- EXERCISE DIRECTIONS
Please report, copied in full, each line of the records below that contains the word "rangeland".
═══ STORED DATA
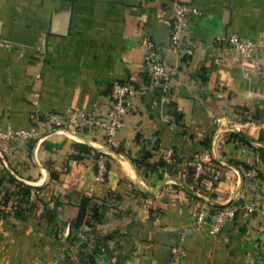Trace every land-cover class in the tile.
Masks as SVG:
<instances>
[{
	"label": "crops",
	"instance_id": "crops-1",
	"mask_svg": "<svg viewBox=\"0 0 264 264\" xmlns=\"http://www.w3.org/2000/svg\"><path fill=\"white\" fill-rule=\"evenodd\" d=\"M171 1L0 0V129L39 131L0 152V264H264V0H179L197 11L190 58L169 49ZM145 34L175 67L166 92L148 86ZM231 34L254 41L255 63ZM114 81L138 91L116 148L101 130L42 126L50 111L105 120ZM206 151L201 192L183 177ZM195 203L253 211L210 235Z\"/></svg>",
	"mask_w": 264,
	"mask_h": 264
},
{
	"label": "built area",
	"instance_id": "built-area-1",
	"mask_svg": "<svg viewBox=\"0 0 264 264\" xmlns=\"http://www.w3.org/2000/svg\"><path fill=\"white\" fill-rule=\"evenodd\" d=\"M171 12V28L169 35V49L176 58H190L194 53V48L189 41L184 40V34L189 29V19L191 15H196L197 11L189 4L179 0H172L169 3ZM231 47L245 62L255 63L254 53L256 44L250 38L242 37L238 34H231L225 38ZM141 45L144 48L143 62L147 69V80L149 88H163L168 90V81L175 67L162 60L159 56L158 47L148 36L143 35ZM148 86L140 88V93L148 90ZM138 94L136 88L129 83L114 81L110 88L111 105L106 109V119L98 120L94 116L79 112L73 121H68L64 114L57 111L45 113L42 119V126L46 130L66 129L83 132L91 129L101 130L104 133L105 144L110 148H116V141L120 130L124 125V118L134 109V101ZM39 131L13 129L7 127L0 129V152H5L9 145L33 139ZM172 153L169 151L165 155V163H172ZM210 161L208 151L202 153L192 164L194 170L193 182L207 171L206 164ZM108 159L104 156L95 157V181L104 183L107 180L109 171ZM33 193L29 196L32 197ZM194 216V228L201 230L208 228L210 235H218L222 232L227 221L232 220L240 214L248 217L253 209L251 207L241 209L236 205L225 207H214L204 203H195L192 207ZM186 257L185 245L180 242L174 250L173 260L181 262ZM264 257V247H263ZM58 259L50 264H58Z\"/></svg>",
	"mask_w": 264,
	"mask_h": 264
},
{
	"label": "trees",
	"instance_id": "trees-1",
	"mask_svg": "<svg viewBox=\"0 0 264 264\" xmlns=\"http://www.w3.org/2000/svg\"><path fill=\"white\" fill-rule=\"evenodd\" d=\"M206 166H207V171L203 174V175H201L198 179H197V181L194 183L193 182V174H194V170H193V168H192V166L191 167H189L188 169H187V171L184 173V180L187 182V183H189V184H191L196 190H199V191H201V192H205L204 191V187L205 186H207L209 183H211L212 182V180L210 181V171H211V168H212V166H213V163H212V161L210 160L207 164H206ZM168 168H169V166H168ZM170 169V168H169ZM168 169V170H169ZM19 192L21 193V196L24 198V199H26L28 196H29V189L28 188H26V187H23V186H21V185H19ZM11 200V198L9 197L8 199H6V201L4 202V204H3V211L5 210L6 211V207L8 206V204L11 202L10 201Z\"/></svg>",
	"mask_w": 264,
	"mask_h": 264
},
{
	"label": "clouds",
	"instance_id": "clouds-1",
	"mask_svg": "<svg viewBox=\"0 0 264 264\" xmlns=\"http://www.w3.org/2000/svg\"><path fill=\"white\" fill-rule=\"evenodd\" d=\"M129 176H130V178H131V173H129Z\"/></svg>",
	"mask_w": 264,
	"mask_h": 264
}]
</instances>
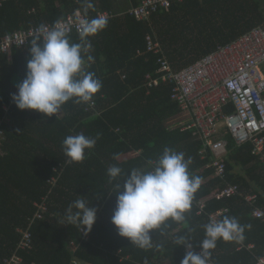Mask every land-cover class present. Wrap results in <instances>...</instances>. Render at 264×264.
I'll use <instances>...</instances> for the list:
<instances>
[{
    "label": "trees",
    "instance_id": "trees-1",
    "mask_svg": "<svg viewBox=\"0 0 264 264\" xmlns=\"http://www.w3.org/2000/svg\"><path fill=\"white\" fill-rule=\"evenodd\" d=\"M96 10L112 11L108 27L91 37L95 72L103 87L94 96L95 112L84 111V104L66 103L58 116L47 117L34 110H19L12 97L27 75L31 40L26 46L0 54V262L11 255L29 226L31 248L19 250L21 264H181L189 240L194 252L201 249L210 214L221 211L235 217L244 228L243 239L217 242L212 253L214 264H255L264 256V223L252 216L253 209L264 211V164L251 153V144L238 145L226 134L227 154L224 179L212 167L211 156L201 158L200 141L189 130H166L164 123L179 113L170 98L171 85L160 83L147 94L146 75L158 76V54L146 52L145 37L157 41L173 70L193 63L256 27H264V0H189L158 10L149 22L137 21L126 11L119 12L121 0H90ZM141 0H126L130 7ZM85 0H0V38L13 31L54 23L79 9ZM129 7V8H130ZM128 8V9H129ZM70 40L79 42L78 33ZM140 52V53H138ZM86 59V57H85ZM264 72V63L262 64ZM83 134L96 138V145L85 150L82 163L66 165L63 142L68 136ZM165 148H172L194 159L190 174L203 183L183 222L168 221L152 232L150 250L131 245L112 224L117 203L115 182L109 183L108 169L118 166L151 170ZM116 157V158H114ZM55 177V183L47 182ZM236 184L241 192L256 194L253 204L234 195L219 198L226 184ZM83 197L97 209L96 222L87 235L68 224L67 208ZM45 200L46 210L30 223L37 210L34 203ZM204 203L199 212L198 203ZM76 211V209H74ZM84 231V230H83ZM72 243V244H71ZM253 244L252 249H238Z\"/></svg>",
    "mask_w": 264,
    "mask_h": 264
},
{
    "label": "clouds",
    "instance_id": "clouds-1",
    "mask_svg": "<svg viewBox=\"0 0 264 264\" xmlns=\"http://www.w3.org/2000/svg\"><path fill=\"white\" fill-rule=\"evenodd\" d=\"M83 8L84 15L78 13L77 19L78 43L71 42L72 28L62 20H56L51 26L41 24L34 31L26 78L17 85L18 95L12 97L19 110H34L52 117L58 116L69 101L77 105L94 104L93 98L103 84L95 72L87 71L95 63L90 54L94 50L90 38L108 27V17L101 14L97 18H88V11L96 10L90 0H85ZM99 138V134L96 138L83 134L68 136L63 142L67 157L64 163L69 166L82 163L86 158L85 150L94 148ZM185 157L183 152L165 148L157 160L149 161L151 170L132 169L129 175L118 166L109 167V183L115 182L117 193L111 222L131 245L150 250L154 230H160L168 221L185 220L195 193L203 183L202 177L190 174L194 159ZM65 218L68 224L81 228L87 235L96 222L97 209L80 197L67 208ZM204 227L205 239L200 242L202 251L199 254L191 250L189 240L181 237L177 241L178 245L189 249L181 264H211V250L216 248L219 240L243 239L244 228L235 217L225 216ZM74 264L82 262L75 261Z\"/></svg>",
    "mask_w": 264,
    "mask_h": 264
},
{
    "label": "built area",
    "instance_id": "built-area-1",
    "mask_svg": "<svg viewBox=\"0 0 264 264\" xmlns=\"http://www.w3.org/2000/svg\"><path fill=\"white\" fill-rule=\"evenodd\" d=\"M189 0H141L127 9V13L137 21L149 22L158 10L168 9ZM79 10L66 14L62 20L69 24L72 33H78ZM104 14L108 21L115 16L112 11L98 10L94 18ZM52 25L53 23H46ZM39 26L22 28L5 34L0 38V54H8L13 48L26 46L33 38ZM146 52L158 54V76L146 75L145 88L147 94L160 83L171 85L170 98L176 102L179 113L165 121L166 130H189L195 140L200 141L199 155L205 158L209 153L210 161L206 167H212L215 174L224 179L226 170L227 140L230 134L238 145L251 144V153L259 157L264 164V27H256L226 45H218L212 52L200 57L179 70H173L160 44L147 34L145 37ZM140 53V52H138ZM94 104H84V111L98 112ZM5 137L0 130V147ZM55 183V177L47 180ZM239 195L253 204L256 194L241 192L236 184L226 183L218 193L219 198ZM37 210L30 219L41 217L46 210L45 200L34 203ZM199 212L204 203L199 202ZM221 211L210 214L211 221H219ZM252 216L264 223V211L254 208ZM31 225V224H30ZM29 225V226H30ZM28 226V228H29ZM22 230V237L15 251L3 258L0 264H21L23 259L19 250L31 248V232ZM84 234V231L81 229ZM72 244V243H71ZM252 249L253 244L238 249ZM185 250L189 249L185 246ZM193 250V248H191ZM202 248L197 250L199 254ZM76 260H72L74 264ZM211 264H214L211 260ZM255 264H264V256L256 257Z\"/></svg>",
    "mask_w": 264,
    "mask_h": 264
},
{
    "label": "rangeland",
    "instance_id": "rangeland-1",
    "mask_svg": "<svg viewBox=\"0 0 264 264\" xmlns=\"http://www.w3.org/2000/svg\"><path fill=\"white\" fill-rule=\"evenodd\" d=\"M121 4H122V6L118 10L119 12H124L130 7L129 5H126V2H124V1H121Z\"/></svg>",
    "mask_w": 264,
    "mask_h": 264
},
{
    "label": "crops",
    "instance_id": "crops-1",
    "mask_svg": "<svg viewBox=\"0 0 264 264\" xmlns=\"http://www.w3.org/2000/svg\"><path fill=\"white\" fill-rule=\"evenodd\" d=\"M121 1H124V2H126V0H121ZM121 3V2H120ZM128 3H126V5H127Z\"/></svg>",
    "mask_w": 264,
    "mask_h": 264
}]
</instances>
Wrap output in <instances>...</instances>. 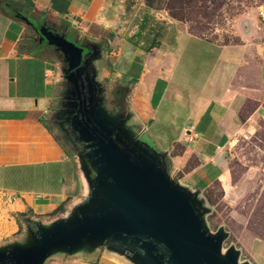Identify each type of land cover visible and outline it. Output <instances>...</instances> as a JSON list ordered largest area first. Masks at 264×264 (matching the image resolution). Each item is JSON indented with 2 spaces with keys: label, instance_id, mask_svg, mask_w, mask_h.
<instances>
[{
  "label": "crops",
  "instance_id": "obj_1",
  "mask_svg": "<svg viewBox=\"0 0 264 264\" xmlns=\"http://www.w3.org/2000/svg\"><path fill=\"white\" fill-rule=\"evenodd\" d=\"M18 1L32 13L0 4V249L24 244L35 220L71 212L89 192L78 152L65 145L59 123H48L65 66L48 45L27 48L34 28L24 17L91 45L87 61L105 104L112 84L127 88L124 111L112 112L132 116L182 185L204 195L227 180L235 136L264 119V0L224 43L193 34L146 0ZM46 264L138 263L103 247Z\"/></svg>",
  "mask_w": 264,
  "mask_h": 264
},
{
  "label": "water",
  "instance_id": "obj_2",
  "mask_svg": "<svg viewBox=\"0 0 264 264\" xmlns=\"http://www.w3.org/2000/svg\"><path fill=\"white\" fill-rule=\"evenodd\" d=\"M24 20L64 56L60 94L69 102L62 104L58 117L74 114L69 126H60L71 144L83 145L76 157L89 192L83 203L51 223L35 220L24 244L0 249V264H46L56 255L103 247L119 250L138 264H240L239 251L223 253L228 233L220 229L212 234L207 228L203 193L175 180L165 154L140 139L142 130L131 115L106 108L103 83L91 77L90 64L84 61L85 47L47 23L38 30Z\"/></svg>",
  "mask_w": 264,
  "mask_h": 264
},
{
  "label": "rangeland",
  "instance_id": "obj_3",
  "mask_svg": "<svg viewBox=\"0 0 264 264\" xmlns=\"http://www.w3.org/2000/svg\"><path fill=\"white\" fill-rule=\"evenodd\" d=\"M146 2L155 10L165 12L172 19L186 24L193 34L224 43L235 41L233 31L237 19L246 13L257 11L263 0H146ZM18 3L27 15L32 13V8L27 2ZM34 25L41 27L43 24L35 22ZM32 32L26 39V46L34 51L40 43L35 39L37 31ZM66 39L79 44L71 36H66ZM64 86L65 83L62 82L61 90ZM124 90L119 106H113L112 95L106 96L105 106L111 112L125 109L127 89ZM63 98L64 95L60 94L58 105H55L54 113L48 119L50 125H55L59 120L58 113L62 110ZM252 109L253 105L249 106L248 110ZM60 136L65 145L72 146L73 151L78 153L81 151L77 144H71L68 136L65 135V139L62 134ZM226 160L229 167L227 180L224 183H216L204 194L205 206L209 209L205 217L206 226L212 234L220 229L228 233V238L223 244L224 254L233 248L241 254L240 264H264V119H259L250 129L241 130L235 136L226 153ZM175 180L177 181V178ZM53 219L47 218L48 221Z\"/></svg>",
  "mask_w": 264,
  "mask_h": 264
},
{
  "label": "flooded vegetation",
  "instance_id": "obj_4",
  "mask_svg": "<svg viewBox=\"0 0 264 264\" xmlns=\"http://www.w3.org/2000/svg\"><path fill=\"white\" fill-rule=\"evenodd\" d=\"M38 30L40 29V27H36ZM34 32H36V29H34ZM36 34H37V38H35L36 39V41H37V39L39 40V43L40 44H42V45H44L45 43L47 44V42H46V40H42V36H41V34L39 33V32H36ZM39 44V45H40ZM78 46H83V47H85V50H84V61L85 60H88V59H90L92 56V54H93V48L91 47V45H89V44H78ZM49 48H52L53 50H55L56 51V49L54 48V47H50L49 46ZM56 53V56H57V58L59 59V61H61V63L65 66V68L67 67V64H65V62H64V56L61 54V52H58V51H56L55 52ZM88 71H89V73H90V75H91V77H92V75H93V71H92V67H91V65H90V67H88ZM109 90L107 91V92H109V95H105V101H106V96H110V95H112V97H114V99L112 100L113 101V106L115 107V106H119V102L122 100V98H123V96H124V89H127L125 86H123V85H118V84H112V86L111 87H109L108 88ZM125 94H126V92H125ZM61 96H63V94H61ZM88 96V90H84V91H82V97L85 99L86 97ZM72 98H75V99H77V94H76V92H73V94H72V96H71ZM73 100V99H72ZM69 101H63V103H65V104H67ZM63 111H65V109L63 110ZM121 111H124V110H121ZM73 117H74V114H68V113H62V114H60L59 115V120H57L55 123L57 124V123H59V124H68V126H69V124H71V122H72V120H73ZM67 126V127H68ZM62 135H63V138L65 139V137L67 136L66 134V136L62 133ZM77 147H78V149H81V150H83V145H81V144H78L77 143Z\"/></svg>",
  "mask_w": 264,
  "mask_h": 264
},
{
  "label": "trees",
  "instance_id": "obj_5",
  "mask_svg": "<svg viewBox=\"0 0 264 264\" xmlns=\"http://www.w3.org/2000/svg\"><path fill=\"white\" fill-rule=\"evenodd\" d=\"M0 4L5 5V6L14 5L15 7H21L19 3H13L12 0H0ZM146 4H147V2H146ZM147 6L151 9H154L152 6H150L148 4H147Z\"/></svg>",
  "mask_w": 264,
  "mask_h": 264
},
{
  "label": "built area",
  "instance_id": "obj_6",
  "mask_svg": "<svg viewBox=\"0 0 264 264\" xmlns=\"http://www.w3.org/2000/svg\"><path fill=\"white\" fill-rule=\"evenodd\" d=\"M259 14H260V17L263 19V21H264V10H261L260 12H259Z\"/></svg>",
  "mask_w": 264,
  "mask_h": 264
}]
</instances>
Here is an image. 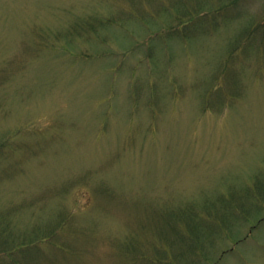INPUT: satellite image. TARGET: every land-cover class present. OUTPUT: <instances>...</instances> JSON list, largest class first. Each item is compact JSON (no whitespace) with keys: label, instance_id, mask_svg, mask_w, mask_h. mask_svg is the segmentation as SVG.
I'll return each instance as SVG.
<instances>
[{"label":"rangeland","instance_id":"1","mask_svg":"<svg viewBox=\"0 0 264 264\" xmlns=\"http://www.w3.org/2000/svg\"><path fill=\"white\" fill-rule=\"evenodd\" d=\"M2 244L264 264V0H0Z\"/></svg>","mask_w":264,"mask_h":264},{"label":"trees","instance_id":"2","mask_svg":"<svg viewBox=\"0 0 264 264\" xmlns=\"http://www.w3.org/2000/svg\"><path fill=\"white\" fill-rule=\"evenodd\" d=\"M234 50L236 49V47L235 48H233ZM259 202L261 201V196H256L255 197ZM256 210H260V209H256ZM231 214V213H230ZM227 211H225L224 212V214H223V216H221L220 217V219H221V222L219 223V225L217 226V227H211V228H209V224H208V222H206V223H203V219H201L200 220V224H198L197 223V225L195 226V227H197L198 228V233H197V235H199V232H201V227L202 226H204V229H205V233H204V235H210L211 234V232L210 231H208V230H217V229H221L220 227H224V226H226V227H229V226H231L230 225V222H229V215H230ZM250 214V213H249ZM236 216H237V219H238V221H241V220H245L246 218H248V215L247 216H243L242 215V212H236ZM219 217V216H218ZM195 219H196V217H195ZM203 220V221H202ZM206 228H208V229H206ZM200 235H203L202 234V232H201V234ZM8 245H4V244H2V245H0V249L1 250H3L4 248H6Z\"/></svg>","mask_w":264,"mask_h":264}]
</instances>
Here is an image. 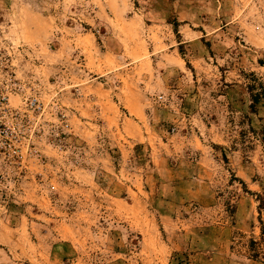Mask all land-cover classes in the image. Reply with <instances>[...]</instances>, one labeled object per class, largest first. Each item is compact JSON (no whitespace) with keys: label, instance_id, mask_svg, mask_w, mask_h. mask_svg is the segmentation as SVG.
Instances as JSON below:
<instances>
[{"label":"rangeland","instance_id":"rangeland-1","mask_svg":"<svg viewBox=\"0 0 264 264\" xmlns=\"http://www.w3.org/2000/svg\"><path fill=\"white\" fill-rule=\"evenodd\" d=\"M8 84L0 264H264V0H0Z\"/></svg>","mask_w":264,"mask_h":264},{"label":"built area","instance_id":"built-area-1","mask_svg":"<svg viewBox=\"0 0 264 264\" xmlns=\"http://www.w3.org/2000/svg\"><path fill=\"white\" fill-rule=\"evenodd\" d=\"M9 86H0V155L14 151L18 142V131L10 120L9 98L5 91Z\"/></svg>","mask_w":264,"mask_h":264},{"label":"trees","instance_id":"trees-1","mask_svg":"<svg viewBox=\"0 0 264 264\" xmlns=\"http://www.w3.org/2000/svg\"><path fill=\"white\" fill-rule=\"evenodd\" d=\"M257 99H258V97L256 96V99L254 100V102H257Z\"/></svg>","mask_w":264,"mask_h":264}]
</instances>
══════
- SOLUTION FOR THIS PROBLEM
    "label": "rangeland",
    "instance_id": "rangeland-1",
  "label": "rangeland",
[{"label":"rangeland","instance_id":"1","mask_svg":"<svg viewBox=\"0 0 264 264\" xmlns=\"http://www.w3.org/2000/svg\"><path fill=\"white\" fill-rule=\"evenodd\" d=\"M2 244L264 264V0H0Z\"/></svg>","mask_w":264,"mask_h":264},{"label":"trees","instance_id":"2","mask_svg":"<svg viewBox=\"0 0 264 264\" xmlns=\"http://www.w3.org/2000/svg\"><path fill=\"white\" fill-rule=\"evenodd\" d=\"M234 50L236 49V47L235 48H233ZM259 202L261 201V196H256L255 197ZM256 210H260V209H256ZM231 214V213H230ZM227 211H225L224 212V214H223V216H221L220 217V219H221V222L219 223V225L217 226V227H211V228H209V224H208V222H206V223H203V219H201L200 220V224H198L197 223V225L195 226V227H197L198 228V233H197V235H199V232H201V227L202 226H204V229H205V233H204V235H210L211 234V232L210 231H208V230H217V229H221L220 227H224V226H226V227H229V226H231L230 225V222H229V215H230ZM250 214V213H249ZM236 216H237V219H238V221H241V220H245L246 218H248V215L247 216H243L242 215V212H236ZM219 217V216H218ZM195 219H196V217H195ZM203 220V221H202ZM206 228H208V229H206ZM200 235H203L202 234V232H201V234ZM8 245H4V244H2V245H0V249L1 250H3L4 248H6Z\"/></svg>","mask_w":264,"mask_h":264}]
[{"label":"rangeland","instance_id":"rangeland-1","mask_svg":"<svg viewBox=\"0 0 264 264\" xmlns=\"http://www.w3.org/2000/svg\"><path fill=\"white\" fill-rule=\"evenodd\" d=\"M8 84L0 264H264V0H0Z\"/></svg>","mask_w":264,"mask_h":264},{"label":"built area","instance_id":"built-area-1","mask_svg":"<svg viewBox=\"0 0 264 264\" xmlns=\"http://www.w3.org/2000/svg\"><path fill=\"white\" fill-rule=\"evenodd\" d=\"M9 86H0V155L14 151L18 142V131L10 120L9 98L5 91Z\"/></svg>","mask_w":264,"mask_h":264},{"label":"trees","instance_id":"trees-1","mask_svg":"<svg viewBox=\"0 0 264 264\" xmlns=\"http://www.w3.org/2000/svg\"><path fill=\"white\" fill-rule=\"evenodd\" d=\"M257 99H258V97L256 96V99L254 100V102H257Z\"/></svg>","mask_w":264,"mask_h":264}]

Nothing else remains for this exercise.